Mais L’Odyssée De Pi renverse la question. Il ne s’agit pas de confronter le créateur à sa création. D’ailleurs pour Pi, il est clair que la véritable histoire est celle avec le tigre Richard Parker. En ce sens, Lee respecte ses convictions puisque la version « réelle » est hors champ. Il se contente d’un monologue filmé en un unique gros plan sur notre Dieu (un dispositif assez proche de ce qu’emploiera d’ailleurs Wright sur Reviens Moi). Si le spectateur veut croire à cette histoire, il est libre de l’imaginer avec les pièces qu’on lui donne (le choix d’un acteur comme Gérard Depardieu pour un rôle de quasi-figuration est très pertinente en ce sens). C’est d’ailleurs exactement là que L’Odyssée De Pi nous questionne : en quoi le spectateur est-il prêt à croire ? L’écrivain de Reviens Moi s’interrogeait sur ce que retiendrait un lecteur d’une stricte retranscription de la réalité. En livrant cette version plus plausible, Pi nous confronte à ce que l‘on aspire. L’histoire dite plausible est terre-à-terre, d’une violence crue et limite supportable. Elle répond néanmoins à des standards de véracité même si celle-ci peut être tout autant questionnée. En effet, cette version fonctionne avec certains préceptes religieux (notamment chrétiens avec par exemple l’acceptation de la mort comme une forme de rémission des pêchés) et peut donc être considérée comme une nouvelle histoire de la part de Pi. Elle est plus crédible, donc plus facile à croire mais elle met en avant la face sombre de l’homme. L’histoire qui nous a été montrée dévoile le parcours d’un homme qui est arrivé aux frontières de lui-même et qui a découvert son potentiel divin. Si on prend à cœur le twist, on aura la même réaction initiale que l’écrivain à décrypter les métaphores du récit conté. Mais au bout du compte, cela ne nous détourne-t-il pas du noyau émotionnel de celui-ci ?

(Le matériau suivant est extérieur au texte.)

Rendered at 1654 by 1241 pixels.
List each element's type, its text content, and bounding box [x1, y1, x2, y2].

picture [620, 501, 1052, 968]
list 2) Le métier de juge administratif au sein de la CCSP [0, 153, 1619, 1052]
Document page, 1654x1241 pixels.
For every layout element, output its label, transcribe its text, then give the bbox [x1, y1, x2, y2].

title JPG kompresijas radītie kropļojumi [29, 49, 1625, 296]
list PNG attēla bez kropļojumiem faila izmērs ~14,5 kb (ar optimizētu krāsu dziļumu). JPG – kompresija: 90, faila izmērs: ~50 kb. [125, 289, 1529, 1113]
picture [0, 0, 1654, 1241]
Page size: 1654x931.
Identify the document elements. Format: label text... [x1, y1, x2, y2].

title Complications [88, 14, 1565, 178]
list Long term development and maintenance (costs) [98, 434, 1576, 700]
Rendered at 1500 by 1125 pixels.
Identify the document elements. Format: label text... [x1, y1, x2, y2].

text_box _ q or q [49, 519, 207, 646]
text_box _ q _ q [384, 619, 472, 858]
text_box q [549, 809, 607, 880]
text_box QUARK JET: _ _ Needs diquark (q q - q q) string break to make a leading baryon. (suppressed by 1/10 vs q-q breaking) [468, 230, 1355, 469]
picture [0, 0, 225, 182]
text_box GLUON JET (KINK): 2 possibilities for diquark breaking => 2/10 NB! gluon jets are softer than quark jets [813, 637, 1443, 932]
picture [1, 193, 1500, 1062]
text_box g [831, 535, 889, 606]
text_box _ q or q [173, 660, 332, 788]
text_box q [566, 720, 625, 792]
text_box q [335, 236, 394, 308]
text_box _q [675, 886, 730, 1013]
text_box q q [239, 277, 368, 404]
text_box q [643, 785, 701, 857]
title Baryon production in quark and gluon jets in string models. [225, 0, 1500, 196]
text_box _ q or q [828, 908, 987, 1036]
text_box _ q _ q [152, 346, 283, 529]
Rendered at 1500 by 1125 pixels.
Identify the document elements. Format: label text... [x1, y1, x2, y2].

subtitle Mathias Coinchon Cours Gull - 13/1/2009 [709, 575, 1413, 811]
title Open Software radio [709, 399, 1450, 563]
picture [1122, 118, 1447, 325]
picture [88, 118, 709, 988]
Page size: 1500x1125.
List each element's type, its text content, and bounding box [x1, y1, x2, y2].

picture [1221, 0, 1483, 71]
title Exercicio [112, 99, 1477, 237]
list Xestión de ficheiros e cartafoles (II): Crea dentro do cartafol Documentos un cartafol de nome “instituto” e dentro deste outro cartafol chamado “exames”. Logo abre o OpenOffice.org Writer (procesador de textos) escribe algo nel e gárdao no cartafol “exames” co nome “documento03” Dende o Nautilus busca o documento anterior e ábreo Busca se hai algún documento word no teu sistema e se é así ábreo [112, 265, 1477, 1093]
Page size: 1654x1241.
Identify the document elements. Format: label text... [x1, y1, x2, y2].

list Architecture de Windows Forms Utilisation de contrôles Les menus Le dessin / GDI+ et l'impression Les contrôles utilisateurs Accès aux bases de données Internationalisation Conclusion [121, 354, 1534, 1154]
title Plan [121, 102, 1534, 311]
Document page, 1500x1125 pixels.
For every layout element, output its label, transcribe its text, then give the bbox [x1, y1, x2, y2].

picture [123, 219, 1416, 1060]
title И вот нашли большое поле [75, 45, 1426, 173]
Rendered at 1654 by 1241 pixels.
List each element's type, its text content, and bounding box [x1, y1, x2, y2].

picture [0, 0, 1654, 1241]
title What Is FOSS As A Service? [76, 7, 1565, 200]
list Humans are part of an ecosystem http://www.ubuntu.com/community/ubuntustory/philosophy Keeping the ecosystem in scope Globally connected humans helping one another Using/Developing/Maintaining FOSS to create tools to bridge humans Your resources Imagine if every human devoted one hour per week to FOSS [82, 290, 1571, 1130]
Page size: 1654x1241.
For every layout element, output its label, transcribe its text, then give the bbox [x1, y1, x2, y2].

« Si nous, citoyens, n’aidons pas nos artistes, nous sacrifions alors notre imagination sur l’autel de la réalité brute et nous finissons par ne plus croire en rien et par ne plus avoir que des rêves sans valeur ». Ce sont là les dernières phrases de l’écrivain dans le roman avant que Pi ne prenne en main la narration. La crédibilité est ce qui fait vivre le cinéma et plus généralement tout art. L’Odyssée De Pi nous confronte à celle-ci et rappelle pourquoi nous sommes fascinés par le travail de ces créateurs. En un sens, c’est vrai : c’est un film qui fait croire en Dieu.